#### CONSIGNE 1
D'après l'article sur le roman « Sobel », chez quel éditeur et en quelle année ce livre a-t-il paru ?
#### CONSIGNE 2
Poursuivez l'article sur le roman « Sobel » en reprenant juste après sa dernière phrase.

#### TEXTE D'ÉTUDE
▬▬▬▬▬▬▬▬▬▬
En lice pour le Prix Comar : S. Sehili-Belkadhi Z. ou le bel édifice du vivre-ensemble 

Dans son second roman intitulé ‘‘Sobel’’ (éd. Nirvana, Tunis 2024, 232 pages), S. Sehili-Belkadhi Z. peint une fresque socioculturelle de la Tunisie de la fin du XIXe siècle à aujourd’hui, à travers un portrait de groupe, femmes et hommes en mouvement à travers l’espace et le temps.

Par Latif Belhedi

Dès le début du roman, on est projeté dans ce qui s’apparente à une histoire familiale, évoquée à travers un personnage attachant, Si M’hamed, né à la fin du 19e siècle, et ses relations pleines de compréhension et de tendresse avec ses sœurs, ses enfants, ses neveux et nièces, ses petits-enfants, une foule de personnes que lient, outre les liens familiaux, des choix de vie à mi-chemin entre un conservatisme bon enfant et une modernité apaisée et sans forfanterie, comme pour préserver l’essentiel : l’équilibre personnel et la stabilité sociale.
▬▬▬▬▬▬▬▬▬▬
#### DONNÉES FOURNIES
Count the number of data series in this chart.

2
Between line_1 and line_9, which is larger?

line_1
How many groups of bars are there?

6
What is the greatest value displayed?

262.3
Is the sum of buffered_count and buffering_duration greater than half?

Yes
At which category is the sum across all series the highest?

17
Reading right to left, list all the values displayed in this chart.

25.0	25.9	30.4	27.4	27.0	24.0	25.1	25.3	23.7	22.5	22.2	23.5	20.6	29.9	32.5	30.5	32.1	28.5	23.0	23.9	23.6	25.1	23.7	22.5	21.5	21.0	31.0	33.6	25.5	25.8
▬▬▬▬▬▬▬▬▬▬
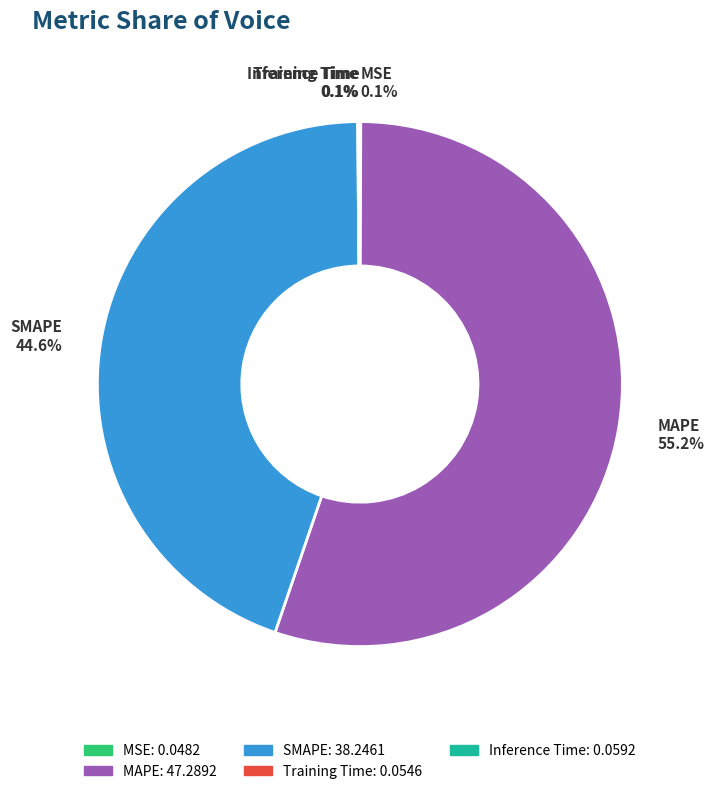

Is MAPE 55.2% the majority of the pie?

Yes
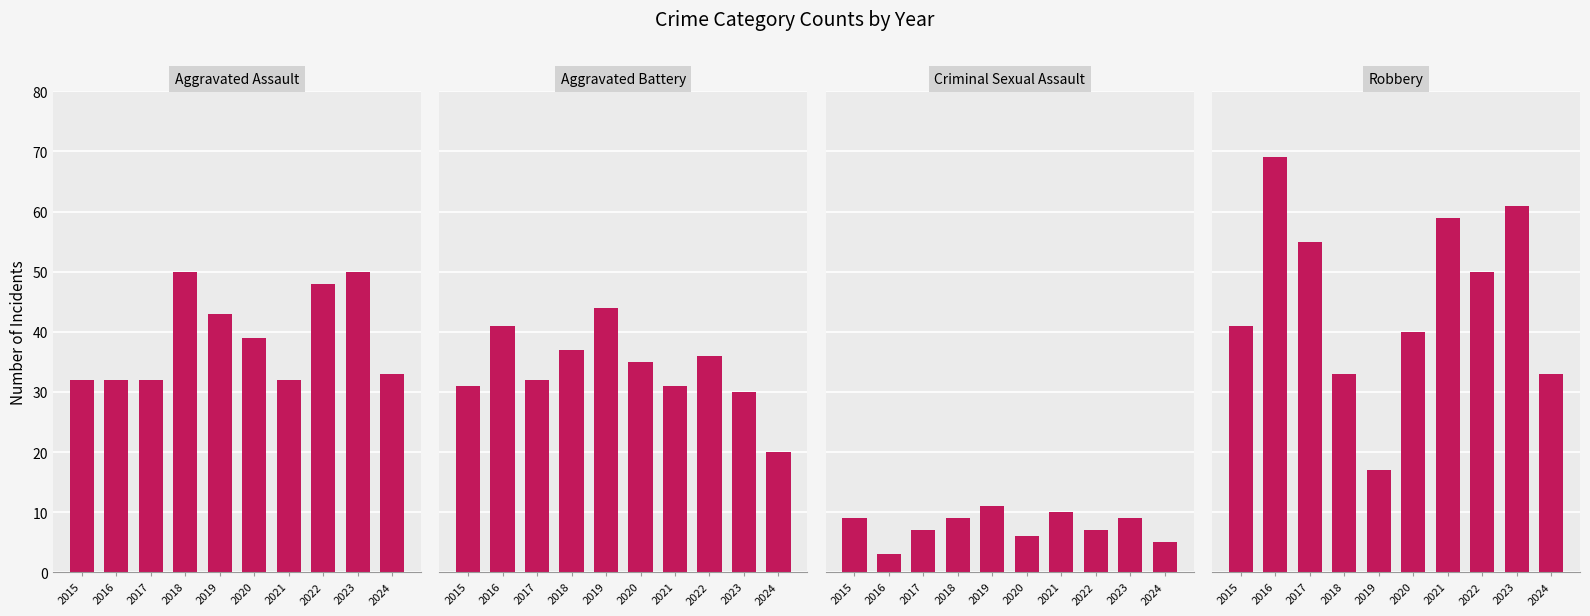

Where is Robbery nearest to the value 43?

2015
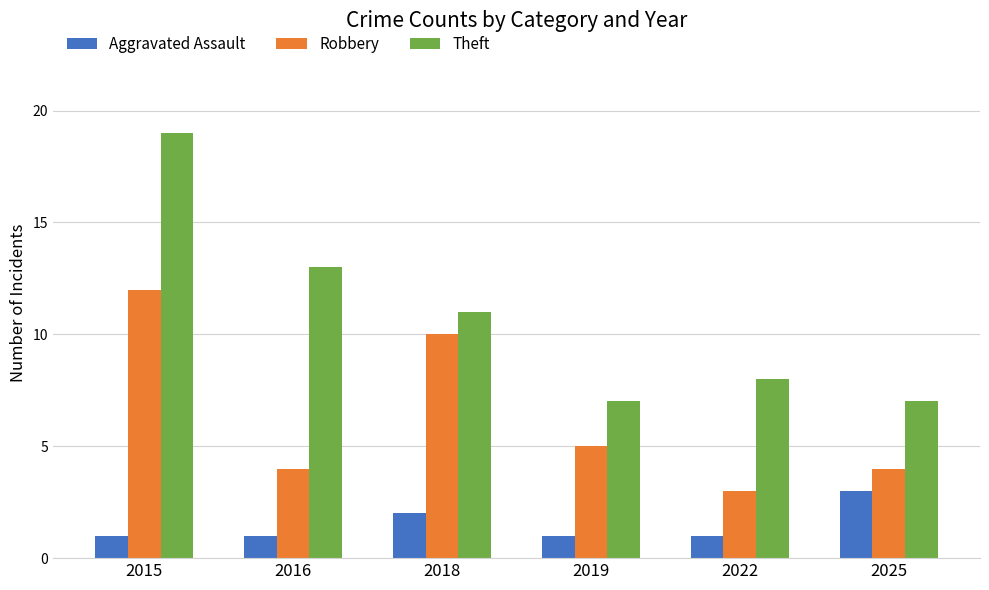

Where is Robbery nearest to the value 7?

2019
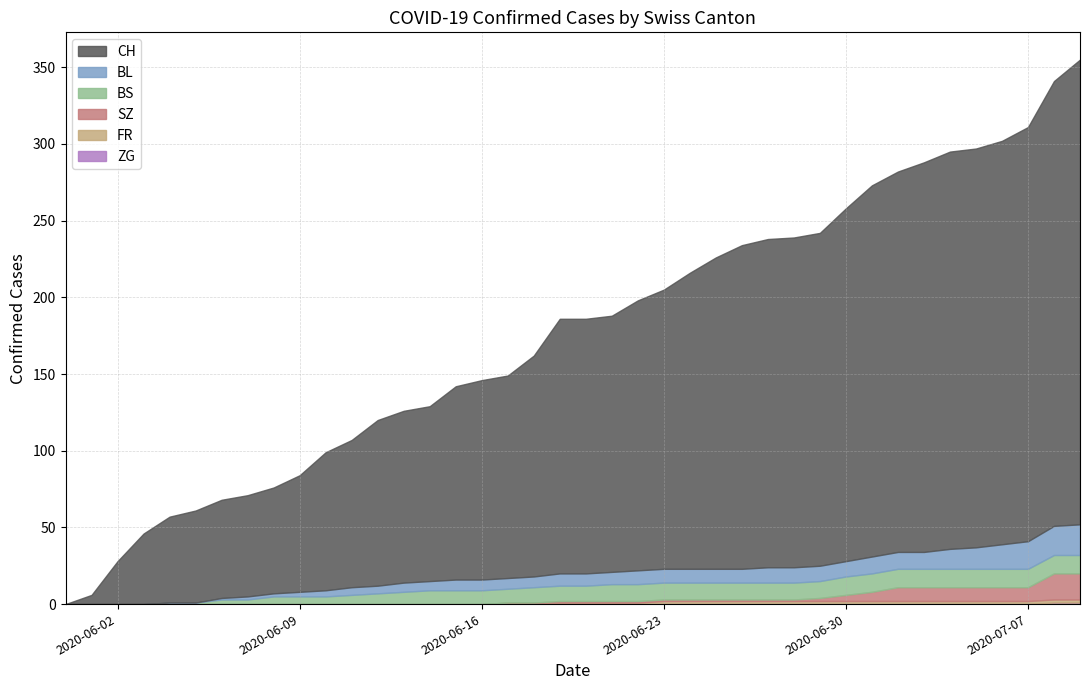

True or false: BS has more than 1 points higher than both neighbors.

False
▬▬▬▬▬▬▬▬▬▬
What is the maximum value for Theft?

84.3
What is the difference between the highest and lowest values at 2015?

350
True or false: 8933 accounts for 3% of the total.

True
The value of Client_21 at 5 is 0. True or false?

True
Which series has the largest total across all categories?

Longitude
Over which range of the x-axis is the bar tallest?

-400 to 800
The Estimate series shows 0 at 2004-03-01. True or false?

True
▬▬▬▬▬▬▬▬▬▬
#### RÉSULTAT 1
Il a paru aux éditions Nirvana, à Tunis, en 2024.

#### RÉSULTAT 2
«Cette descendance de Si M’hamed, sa fratrie et ses alliances produisirent des femmes debout jusqu’aux portes de Thanatos», lit-on à propos de ce patriarche très pieux, qui ne rate pas une seule prière, mais dont les positions concernant le statut de la femme semblent en avance sur leur temps.

«A-t-il agi sur les siens afin qu’elles se libèrent des jougs du silence ? Assurément. Par respect et par esprit de justice bien plus que par modernisme, bien plus que par militantisme. Respect de l’autre dans ce qu’il désire pour lui-même», ajoute l’auteure, qui ne se contente pas de narrer les faits et gestes de ses personnages, mais se donne aussi pour tâche de les analyser et d’en comprendre les ressorts les plus profonds.

Des conservateurs éclairés

«Homme de Dieu, de piété et de livres», Si M’hamed était aussi «intègre, droit et nourri d’humanisme». A sa nièce qui lui demandait son avis sur un homme qui l’avait demandée en mariage, en lui disant que sa mère était d’accord pour qu’elle l’épouse, il répondit : «Ce n’est pas l’union de ta mère, ma fille, mais la tienne». Et il ajouta : «L’époque du mariage aveugle doit cesser».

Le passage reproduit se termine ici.